As we have commented on this site before, Mall management complained of crimes happening many miles from the Mall of Memphis being reported in the "Mall of Memphis area" - even mall builder Stanley H. Trezevant Jr. complained of this in the very early days of the mall. Recently a newspaper letter to the editor complained about the same thing happening to their neighborhood Whitehaven Responds..... Now a former TV reporter says yes, reporters should be more accurate of where they are.....


Don’t Let Those Little Details Get in the Way of a Good Story

Real estate people will tell you it’s all about location, location, location. In the TV news business, location apparently isn’t that important to some folks. I was reminded of this by a letter to the editor in the Monday morning edition of the Commercial Appeal.

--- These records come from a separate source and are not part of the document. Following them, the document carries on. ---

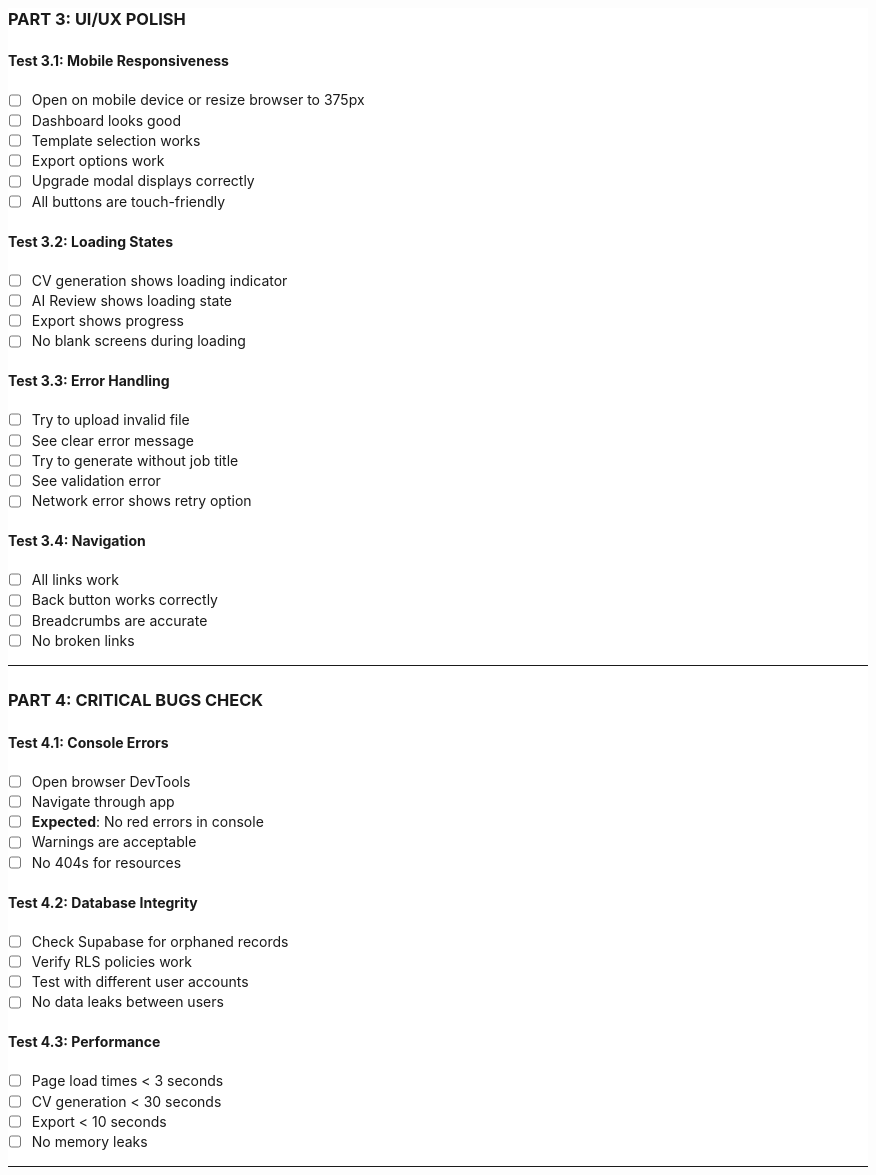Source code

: ### **PART 3: UI/UX POLISH**

#### **Test 3.1: Mobile Responsiveness**
- [ ] Open on mobile device or resize browser to 375px
- [ ] Dashboard looks good
- [ ] Template selection works
- [ ] Export options work
- [ ] Upgrade modal displays correctly
- [ ] All buttons are touch-friendly

#### **Test 3.2: Loading States**
- [ ] CV generation shows loading indicator
- [ ] AI Review shows loading state
- [ ] Export shows progress
- [ ] No blank screens during loading

#### **Test 3.3: Error Handling**
- [ ] Try to upload invalid file
- [ ] See clear error message
- [ ] Try to generate without job title
- [ ] See validation error
- [ ] Network error shows retry option

#### **Test 3.4: Navigation**
- [ ] All links work
- [ ] Back button works correctly
- [ ] Breadcrumbs are accurate
- [ ] No broken links

---

### **PART 4: CRITICAL BUGS CHECK**

#### **Test 4.1: Console Errors**
- [ ] Open browser DevTools
- [ ] Navigate through app
- [ ] **Expected**: No red errors in console
- [ ] Warnings are acceptable
- [ ] No 404s for resources

#### **Test 4.2: Database Integrity**
- [ ] Check Supabase for orphaned records
- [ ] Verify RLS policies work
- [ ] Test with different user accounts
- [ ] No data leaks between users

#### **Test 4.3: Performance**
- [ ] Page load times < 3 seconds
- [ ] CV generation < 30 seconds
- [ ] Export < 10 seconds
- [ ] No memory leaks

---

It seems that a person in Whitehaven complained that people in the TV news business referred to some crime in South Memphis as occurring in Whitehaven. Now, in all fairness, it doesn’t help that Whitehaven IS in the SOUTH part of the city and the area known as South Memphis is NORTH OF Whitehaven. Yes, it can be confusing until you figure out the borders. That’s one of the problems you face when you hire producers and reporters new to the market and they don’t bother to learn or don’t care about the names of particular areas. Some might think you’re splitting hairs about whether an area is Whitehaven, Orange Mound, Downtown or Midtown or East Memphis or Germantown or Cordova or Bartlett. Unless of course you live there and some TV type has some sort of negative story they say occurred in your part of town when it in fact it didn’t. In addition to hurting the credibility of the reporter I found it didn’t help the credibility of the anchor who read the story intro. Often times when people complained about a story, they wanted to talk to that news person who read that story on the area. It was especially bad if the story in question was recorded for a CNN cut-in or some other cable segment because that meant it would run for hours unless corrected. It didn’t take me long to learn the borders of what was Oakhaven and and what was Whitehaven. As any producer or reporter I worked with can attest, I used to take them to task if they let things like this slide. I mean come on, if we got caught letting little facts like the location of something get by us, it raises questions about what other facts we might let slide in the name of a story. At WREG we used to have a big city map in the conference room with a breakdown of which areas were called what and it was even broken down into neighborhoods. Often times early morning producers were scrambling to put together three hours of newscasts and couldn’t get to the conference room to check the map while the reporter in the field often times didn’t have access to the info. If a veteran photog wasn’t there to offer location information, the reporter went with what he or she thought was right.

Some might think that the issue of whether some place is Whitehaven or South Memphis is no big deal but I tend to think it’s like being a little pregnant. Afterall, it’s not like there is already a credibility issue with the news business in general and the TV news business in particular.